Once I got there, I was asked to pay. “That’s 70 Yuan for the tour,” the lady said, “plus 80 Yuan for Old Beijing.” (I.e. Hutongs and neighborhoods with traditional courtyard houses.)
“I didn’t book a tour to Old Beijing,” I said.
“Either you pay for it or you’re not going.” The lady said, and the guy I had talked to and who had assured me about ten times that 70 Yuan was all I would be paying just shrugged. “Up to you.”
I decided that I was not going, at least not with them. The guy drove back to Qianmen, but of course refused to take me, so I had to walk back. I was beginning to be annoyed, but since being annoyed is what taking a tour in China is all about, I wasn’t too worried, yet.

There are plenty of other tour buses leaving from Qianmen. Basically if you go there before 10 o’clock on any day, people will shout “Badaling! Great Wall!” at you from all directions. I asked one of the ladies how much her tour was. She showed me a card with all the prices listed. 150 Yuan alltogether. “Any other fees?” I asked. “No.” She said. “Everything included.” I asked her whether I had to go to Old Beijing if I took her tour and whether that would cost me any extra money. After a short pause, she nodded. I left.

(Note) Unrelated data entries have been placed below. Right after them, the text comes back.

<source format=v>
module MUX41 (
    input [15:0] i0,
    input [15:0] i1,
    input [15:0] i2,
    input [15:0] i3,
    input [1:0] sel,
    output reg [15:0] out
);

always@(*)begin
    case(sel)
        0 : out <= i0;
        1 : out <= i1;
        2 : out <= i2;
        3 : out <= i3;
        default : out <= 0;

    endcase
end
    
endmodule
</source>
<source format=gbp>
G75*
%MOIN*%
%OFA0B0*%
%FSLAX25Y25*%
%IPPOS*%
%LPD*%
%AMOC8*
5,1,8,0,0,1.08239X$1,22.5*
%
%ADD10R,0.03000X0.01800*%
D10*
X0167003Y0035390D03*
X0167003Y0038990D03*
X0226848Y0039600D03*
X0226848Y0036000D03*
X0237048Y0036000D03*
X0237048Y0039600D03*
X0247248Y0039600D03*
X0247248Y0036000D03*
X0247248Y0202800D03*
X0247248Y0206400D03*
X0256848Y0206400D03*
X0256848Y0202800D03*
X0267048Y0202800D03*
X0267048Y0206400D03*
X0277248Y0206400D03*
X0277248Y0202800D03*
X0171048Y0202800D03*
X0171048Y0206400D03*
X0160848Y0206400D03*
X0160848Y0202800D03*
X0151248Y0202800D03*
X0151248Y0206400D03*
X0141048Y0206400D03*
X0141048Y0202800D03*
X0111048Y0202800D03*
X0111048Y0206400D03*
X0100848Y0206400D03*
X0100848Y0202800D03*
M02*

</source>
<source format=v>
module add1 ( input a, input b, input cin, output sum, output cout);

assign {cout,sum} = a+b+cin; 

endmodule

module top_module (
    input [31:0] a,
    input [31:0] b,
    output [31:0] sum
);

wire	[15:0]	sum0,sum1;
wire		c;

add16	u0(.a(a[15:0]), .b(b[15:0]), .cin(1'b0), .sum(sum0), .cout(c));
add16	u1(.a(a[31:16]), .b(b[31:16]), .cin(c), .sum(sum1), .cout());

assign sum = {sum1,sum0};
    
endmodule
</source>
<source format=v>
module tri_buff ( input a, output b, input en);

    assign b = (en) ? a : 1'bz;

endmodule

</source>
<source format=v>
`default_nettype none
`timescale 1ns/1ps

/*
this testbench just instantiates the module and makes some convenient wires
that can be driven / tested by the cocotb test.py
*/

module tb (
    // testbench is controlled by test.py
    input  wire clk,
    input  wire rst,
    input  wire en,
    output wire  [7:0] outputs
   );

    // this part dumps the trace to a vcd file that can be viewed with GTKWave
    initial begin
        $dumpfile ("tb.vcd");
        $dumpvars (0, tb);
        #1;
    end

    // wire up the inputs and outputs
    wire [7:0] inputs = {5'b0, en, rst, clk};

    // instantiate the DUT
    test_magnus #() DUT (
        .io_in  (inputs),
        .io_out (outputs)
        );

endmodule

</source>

On my way back, I passed the guys from Tour Bus No. 1. The guy who had refused to take me back was already sitting there in his car eying me suspiciously. His colleagues all thought the whole situation was very funny. I asked them whether I could just go and see the Great Wall for 100 Yuan, the price they had originally told me. They said I had to go to Old Beijing and pay for it, otherwise I could not take their tour, but they would still take me for 180 Yuan. It was then that I decided I would not be taking a tour.

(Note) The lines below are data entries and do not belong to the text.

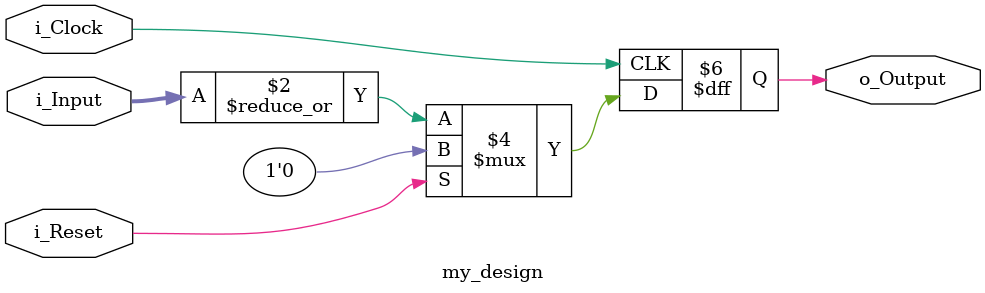
<source format=v>


// reg r_Storage;

// always @* begin
//     o_Output[0] = i_Input[0] & i_Input[1];
//     o_Output[1] = i_Input[2] | i_Input[3];

//     // This output should input signal structure as o_Output[1],
//     // or at least it should if computing o_Output[1] is expensive.
//     o_WithMoreLogic = ~o_Output[1];


//     o_Const = 1'b1;
// end

// always @ (posedge i_Clock) begin
//     r_Storage <= ~i_Input[0] & i_Input[1];
// end

// assign o_OutputFF = ~r_Storage;

// endmodule



module my_design (
    input i_Clock,
    input i_Reset,
    input [3:0] i_Input,
    output o_Output
);

// reg r_Storage;

always @ (posedge i_Clock) begin
    if (i_Reset) begin
        // r_Storage <= 0;
        o_Output <= 0;
    end
    else begin
        o_Output <= |i_Input;
        // r_Storage <= |i_Input;
        // o_Output <= ~r_Storage;
    end
end

endmodule

</source>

I do not think that 180 Yuan is an awful lot of money. Nor do I mind seeing old courtyard houses; on the contrary, I like old Beijing, although 80 Yuan is really too much for that. The problem here is one that you will most likely also encounter when taking a tour. People will talk you into coming with them offering you a really low price and then charge you much more in the end. If you’re lucky, you find out before you get in the car. Usually, they won’t tell you about the extra fees before you actually get to the place. Sometimes, you don’t have much of a choice, but have to take a tpur because there is no other way to get to a place . I probably would have still gone with them had they been friendlier, despite the fact that they had tried to trick me. But I just couldn’t get myself to get back in the car with the guy who had lied to me and refused to take me back to Qianmen.